Below is an example demonstrating how to use the Rank1CoefficientGetter class to compute the coefficients of Rank-1 cuts using a limited memory approach.

#include <vector>
#include <iostream>
#include "rank1_coefficient_controller.hpp"
#include "solver.hpp"

using namespace RouteOpt::Rank1Cuts::CoefficientGetter;

int main() {
    // Initialize shared Rank-1 cuts data with an instance dimension (e.g., 4)
    Rank1CutsDataShared sharedData(4);

    // Create an instance of the Rank1CoefficientGetter with the shared data
    Rank1CoefficientGetter coeffGetter(sharedData);

    // Prepare dummy sequence information
    std::vector<SequenceInfo> seqInfo;
    // Populate seqInfo with relevant data...

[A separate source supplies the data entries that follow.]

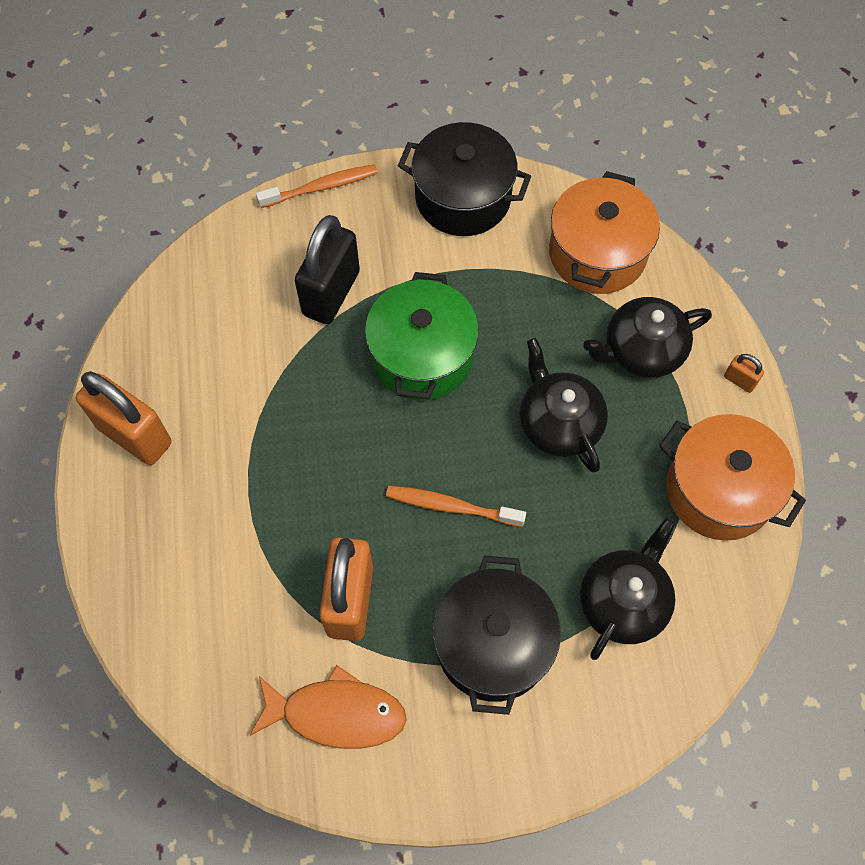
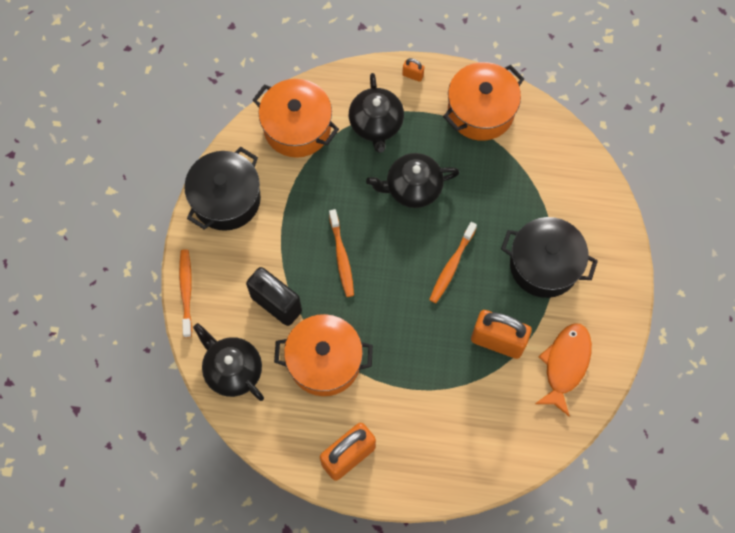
camera: 75 degrees left, 5 degrees up
green pot [365,272,479,400] -> orange toothbrush [329,209,354,297]
black teapot [580,518,675,660] -> black teapot moved to [193,323,264,401]
orange padlock [724,354,764,393] -> orange padlock turned 60 degrees clockwise [402,58,424,82]
none -> orange pot [274,314,373,396]

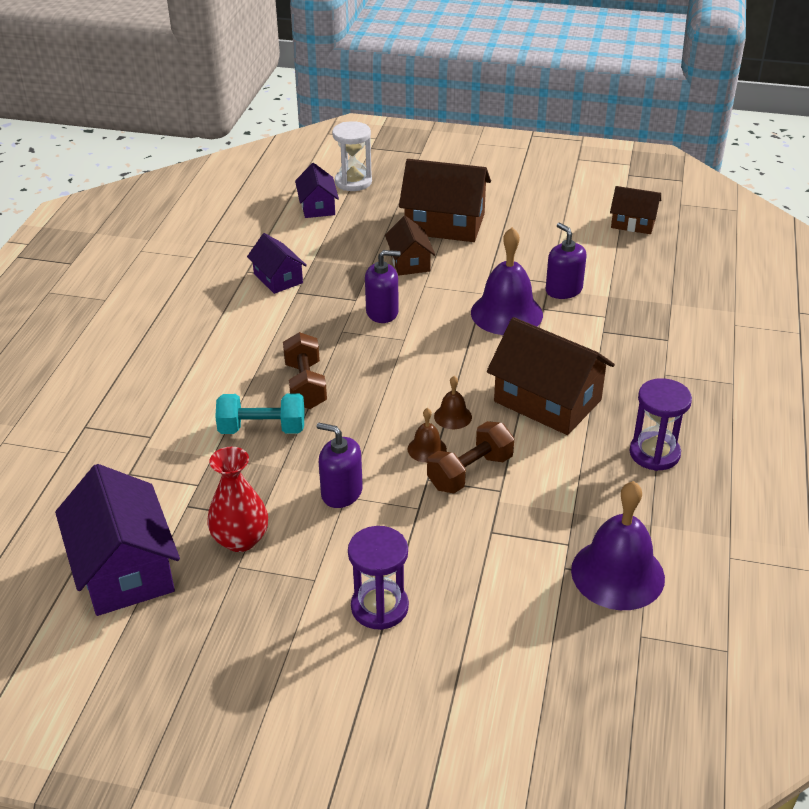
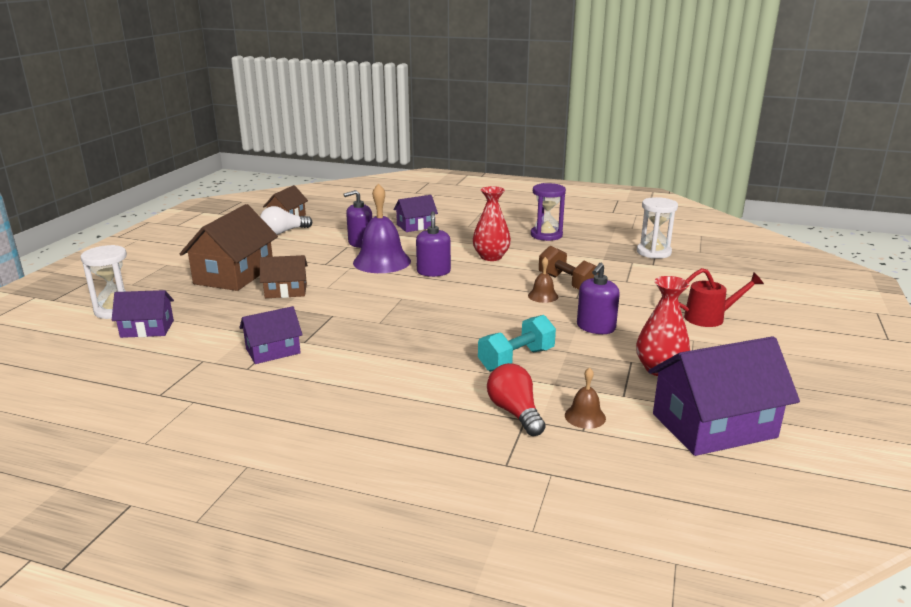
camera: 85 degrees left, 15 degrees down
turquoise dumbbell [215,393,305,434] -> turquoise dumbbell turned 45 degrees clockwise [478,315,556,372]
brown dumbbell [283,332,327,409] -> none
purple hourglass [348,526,409,630] -> red watering can [679,268,764,327]
purple soap dispenser [365,250,401,323] -> purple soap dispenser moved to [416,211,451,277]
brown bell [434,376,472,429] -> brown bell moved to [565,367,606,429]
brown house [487,317,615,435] -> red vase [473,186,511,261]
purple bell [571,481,665,610] -> white hourglass [637,197,678,259]
none -> white light bulb [260,206,312,235]
none -> purple house [393,195,438,232]
none -> red light bulb [487,363,545,436]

    // Define a matrix type (for example, using Eigen's SparseMatrix)
    Eigen::SparseMatrix<double, Eigen::RowMajor> coeffMatrix;

    // Compute the coefficients using the limited memory approach
    coeffGetter.getR1CCoeffs(seqInfo, /*cuts=*/{}, /*solver=*/nullptr, /*if_limit_mem=*/true, coeffMatrix);

    // Output the number of non-zero entries in the coefficient matrix (for demonstration)
    std::cout << "Computed coefficients matrix has "
              << coeffMatrix.nonZeros() << " non-zero entries." << std::endl;

    return 0;
}

Conclusion¶

The Rank1CoefficientGetter module in RouteOpt is essential for calculating the coefficients of Rank-1 cuts. It offers flexible methods for coefficient computation under both full and limited memory scenarios, enabling efficient integration of Rank-1 cuts into optimization models.